[Opening Document segment section]

It's becoming clear that the Atlantic v. Howell decision is a major big deal in the RIAA lawsuit landscape, as the heavy hitters are starting to comment.
Written by Richard Koman, Contributor
It's becoming clear that the Atlantic v. Howell decision is a major big deal in the RIAA lawsuit landscape, as the heavy hitters are starting to comment.

William Patry just published a seven-volume treatise on copyright law, Patry on Copyright (yours for just over $1,500). He's also senior copyright counsel to Google and former copyright counsel to the House Judiciary Committee, former policy planning counsel to the Registrar of Copyrights and a former law professor at the Cardozo Law School. Here's his take on the Howell decision. (via Recording Industry vs The People) Patry praises Judge Wake for its treatment of the Hotaling case, which relieved a plaintiff of the duty to prove "actual" distribution when the infringing library neglected to keep any records of patron usage.

Hotaling and the making available theory are both based on the same mistake: copyright plaintiffs should be excused from the ordinary burden of proving their case. But why? Because it is too hard? I think not: thousands of cases outside of copyright are dismissed every year because plaintiffs cannot come up with needed documents, testimony, or other evidence to make out what may well be a meritorious case. That is how the system works, though, for better or worse, and there is no reason at all for copyright owners to be placed outside of it.

[Closing Document segment section]

[Description of the task]
Answer these questions from the piece on the Atlantic v. Howell decision:
(a) How many volumes does Patry on Copyright have?
(b) What duty did the Hotaling case relieve a plaintiff of?
(c) According to Patry, what happens to thousands of cases outside of copyright every year?

[Opening Supplied data section]

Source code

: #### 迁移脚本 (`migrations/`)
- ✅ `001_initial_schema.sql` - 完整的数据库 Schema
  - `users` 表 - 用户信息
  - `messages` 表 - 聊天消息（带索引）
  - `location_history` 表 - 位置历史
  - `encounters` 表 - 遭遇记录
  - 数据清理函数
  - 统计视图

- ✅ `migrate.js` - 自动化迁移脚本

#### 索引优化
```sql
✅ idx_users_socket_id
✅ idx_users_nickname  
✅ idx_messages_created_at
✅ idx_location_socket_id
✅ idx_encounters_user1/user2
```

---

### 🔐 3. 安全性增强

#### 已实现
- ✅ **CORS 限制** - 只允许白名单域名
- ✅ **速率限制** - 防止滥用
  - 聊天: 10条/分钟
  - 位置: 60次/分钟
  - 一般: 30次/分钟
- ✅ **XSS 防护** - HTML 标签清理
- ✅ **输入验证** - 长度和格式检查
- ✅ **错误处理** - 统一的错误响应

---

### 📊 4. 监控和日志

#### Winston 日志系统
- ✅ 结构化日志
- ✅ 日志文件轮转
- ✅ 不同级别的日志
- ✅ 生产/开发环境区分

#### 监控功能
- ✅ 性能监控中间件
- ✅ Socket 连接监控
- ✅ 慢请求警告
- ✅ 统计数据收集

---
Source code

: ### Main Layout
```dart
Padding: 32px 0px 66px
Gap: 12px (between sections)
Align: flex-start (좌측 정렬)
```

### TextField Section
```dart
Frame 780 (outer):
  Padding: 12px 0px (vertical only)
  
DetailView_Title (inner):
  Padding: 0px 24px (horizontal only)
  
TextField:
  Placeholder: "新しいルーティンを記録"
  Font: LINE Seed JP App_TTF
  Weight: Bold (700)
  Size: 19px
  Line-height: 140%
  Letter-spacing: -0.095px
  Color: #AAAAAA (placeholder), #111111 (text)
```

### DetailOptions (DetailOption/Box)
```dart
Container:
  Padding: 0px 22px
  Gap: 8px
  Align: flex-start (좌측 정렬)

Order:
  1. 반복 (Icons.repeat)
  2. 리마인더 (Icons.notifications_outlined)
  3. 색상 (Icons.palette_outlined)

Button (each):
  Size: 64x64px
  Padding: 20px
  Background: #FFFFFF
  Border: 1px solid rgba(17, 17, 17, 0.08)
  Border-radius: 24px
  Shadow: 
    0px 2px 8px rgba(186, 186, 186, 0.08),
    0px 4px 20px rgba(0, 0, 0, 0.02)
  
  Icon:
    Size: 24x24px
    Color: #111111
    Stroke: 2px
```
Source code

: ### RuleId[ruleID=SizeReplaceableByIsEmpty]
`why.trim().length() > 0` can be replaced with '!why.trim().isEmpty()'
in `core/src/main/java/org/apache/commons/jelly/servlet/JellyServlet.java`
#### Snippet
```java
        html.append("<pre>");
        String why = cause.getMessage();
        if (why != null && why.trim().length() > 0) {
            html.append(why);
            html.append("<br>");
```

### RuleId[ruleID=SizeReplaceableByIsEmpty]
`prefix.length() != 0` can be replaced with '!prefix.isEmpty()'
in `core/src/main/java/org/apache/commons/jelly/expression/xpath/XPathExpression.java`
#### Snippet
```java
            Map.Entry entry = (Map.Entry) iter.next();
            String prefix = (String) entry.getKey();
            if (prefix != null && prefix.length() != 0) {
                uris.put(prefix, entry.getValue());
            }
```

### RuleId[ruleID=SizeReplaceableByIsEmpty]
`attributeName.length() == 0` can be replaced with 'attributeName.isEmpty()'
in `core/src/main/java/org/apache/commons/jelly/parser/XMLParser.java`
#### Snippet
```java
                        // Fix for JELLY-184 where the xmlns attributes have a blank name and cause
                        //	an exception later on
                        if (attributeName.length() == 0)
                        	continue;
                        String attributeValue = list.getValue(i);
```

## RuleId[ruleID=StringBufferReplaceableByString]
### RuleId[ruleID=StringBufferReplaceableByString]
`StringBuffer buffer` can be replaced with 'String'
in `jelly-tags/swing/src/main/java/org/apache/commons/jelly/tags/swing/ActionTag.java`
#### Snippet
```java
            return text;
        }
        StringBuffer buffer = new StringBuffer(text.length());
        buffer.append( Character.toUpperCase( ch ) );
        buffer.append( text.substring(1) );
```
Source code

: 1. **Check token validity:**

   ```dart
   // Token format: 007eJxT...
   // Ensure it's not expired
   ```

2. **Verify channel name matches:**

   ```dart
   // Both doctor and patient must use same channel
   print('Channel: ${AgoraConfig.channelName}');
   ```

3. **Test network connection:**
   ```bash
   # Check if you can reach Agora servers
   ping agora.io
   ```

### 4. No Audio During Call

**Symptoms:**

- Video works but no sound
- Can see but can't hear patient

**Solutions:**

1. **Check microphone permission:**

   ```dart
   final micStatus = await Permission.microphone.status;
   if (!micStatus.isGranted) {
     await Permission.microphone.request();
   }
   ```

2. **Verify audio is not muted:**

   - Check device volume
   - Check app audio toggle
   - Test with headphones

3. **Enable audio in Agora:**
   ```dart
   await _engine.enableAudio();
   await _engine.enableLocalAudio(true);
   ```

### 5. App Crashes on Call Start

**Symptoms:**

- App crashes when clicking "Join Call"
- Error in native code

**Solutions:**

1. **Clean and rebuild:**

[Closing Supplied data section]

[Task answer]
(a) Seven volumes.
(b) The duty to prove "actual" distribution.
(c) They are dismissed because plaintiffs cannot come up with needed documents, testimony, or other evidence to make out their case.